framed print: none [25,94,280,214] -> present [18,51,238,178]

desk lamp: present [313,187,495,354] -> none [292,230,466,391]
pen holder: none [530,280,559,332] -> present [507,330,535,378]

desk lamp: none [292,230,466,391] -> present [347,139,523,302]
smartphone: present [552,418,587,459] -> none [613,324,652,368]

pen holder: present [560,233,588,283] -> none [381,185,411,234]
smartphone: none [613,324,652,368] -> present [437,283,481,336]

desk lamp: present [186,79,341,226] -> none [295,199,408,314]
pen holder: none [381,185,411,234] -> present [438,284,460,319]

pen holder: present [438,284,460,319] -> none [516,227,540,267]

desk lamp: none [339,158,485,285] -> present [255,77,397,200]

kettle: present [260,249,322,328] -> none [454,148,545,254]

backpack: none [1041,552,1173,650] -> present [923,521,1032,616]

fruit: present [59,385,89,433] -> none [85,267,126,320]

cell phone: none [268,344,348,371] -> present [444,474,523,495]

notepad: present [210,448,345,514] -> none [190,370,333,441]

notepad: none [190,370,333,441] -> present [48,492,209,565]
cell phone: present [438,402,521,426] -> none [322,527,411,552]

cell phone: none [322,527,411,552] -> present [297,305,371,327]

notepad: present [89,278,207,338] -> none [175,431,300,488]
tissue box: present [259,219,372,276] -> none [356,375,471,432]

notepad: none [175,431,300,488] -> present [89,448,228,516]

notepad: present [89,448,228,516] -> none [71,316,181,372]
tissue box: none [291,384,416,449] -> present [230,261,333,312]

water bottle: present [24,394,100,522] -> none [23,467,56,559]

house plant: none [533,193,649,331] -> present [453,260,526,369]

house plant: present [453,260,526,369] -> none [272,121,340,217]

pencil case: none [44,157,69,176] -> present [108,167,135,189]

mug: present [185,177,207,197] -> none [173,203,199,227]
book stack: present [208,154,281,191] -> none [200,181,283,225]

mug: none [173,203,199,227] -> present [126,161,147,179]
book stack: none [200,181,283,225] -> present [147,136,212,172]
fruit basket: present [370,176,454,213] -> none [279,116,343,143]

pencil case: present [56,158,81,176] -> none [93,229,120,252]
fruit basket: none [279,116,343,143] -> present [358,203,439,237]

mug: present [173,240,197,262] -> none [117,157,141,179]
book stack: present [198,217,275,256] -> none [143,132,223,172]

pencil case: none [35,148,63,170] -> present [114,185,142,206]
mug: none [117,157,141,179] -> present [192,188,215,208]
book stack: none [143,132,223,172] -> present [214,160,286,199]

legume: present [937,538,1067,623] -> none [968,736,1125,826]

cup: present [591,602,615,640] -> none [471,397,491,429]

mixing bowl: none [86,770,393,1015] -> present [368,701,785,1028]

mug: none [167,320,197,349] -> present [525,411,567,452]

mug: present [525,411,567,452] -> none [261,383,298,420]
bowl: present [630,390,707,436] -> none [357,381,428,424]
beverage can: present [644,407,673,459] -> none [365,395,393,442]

*Goal of the exercise*:
Above are the records. Print exactly, and only, the lines from the line with "book stack: none [200,181,283,225]" to the line with "book stack: present [198,217,275,256]", both inclusive.

*Answer box*:
book stack: none [200,181,283,225] -> present [147,136,212,172]
fruit basket: present [370,176,454,213] -> none [279,116,343,143]

pencil case: present [56,158,81,176] -> none [93,229,120,252]
fruit basket: none [279,116,343,143] -> present [358,203,439,237]

mug: present [173,240,197,262] -> none [117,157,141,179]
book stack: present [198,217,275,256] -> none [143,132,223,172]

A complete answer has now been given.